Bank of America Global Research has reiterated its “buy” ratings on Bank of Ireland and AIB in a note on Irish banks titled “Well it’s taken a while – but we’ve got it”.
Research analyst Alastair Ryan’s note expects the two big banks to increase lending amid strong economic, employment and wage growth.
The departure of Ulster Bank and KBC Bank from the Republic has allowed a “re-allocation” of market survivors AIB and Bank of Ireland, which now have “outsized upside potential” for higher interest rates, the statement said.
Bank of America raised its earnings targets for AIB and Bank of Ireland for the second time in a month, citing expectations that interest rates will rise.
While the margin on the tracker mortgage portfolio that AIB is set to acquire from Ulster Bank is tight, its contribution will increase “directly and proportionately” if the European Central Bank (ECB) hikes rates.
“Therefore, portfolio acquisition will be immediately earnings enhancing without reducing proper sensitivity to future increases.”
Bank of America price target was raised from €3.20 to €3.30 for AIB and from €7.30 to €7.50 for Bank of Ireland.

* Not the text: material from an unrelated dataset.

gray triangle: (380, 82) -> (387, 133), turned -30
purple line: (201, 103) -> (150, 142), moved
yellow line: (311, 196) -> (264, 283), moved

While the two banks have tripled their current accounts over the past decade to more than €100 billion, which has cost them money since 2014 when the ECB’s deposit rate went negative, expected increases in that rate over the coming months and years will be rewarding them for it.
The rate hikes, which are expected to start as early as July, are “potentially very significant” for AIB and the Bank of Ireland.
“Market shares and pricing should also support loan revenues,” the research note continues.
“And with the excess deposits held by listed banks, we believe they will be the direct beneficiaries of higher interest rates, while competitors funded by large customers may find the bond market less accommodating.”
With the Irish economy expected to grow faster than elsewhere in Europe and collateral values rising, Mr Ryan said Bank of America Global Research is “confident in a favorable impairment outlook” for the two banks.
“As the two big banks have repositioned themselves through acquisitions and their balance sheets will grow organically, the excess return on capital is a smaller part of our investment case. Growth and dividends are a bigger part,” he wrote.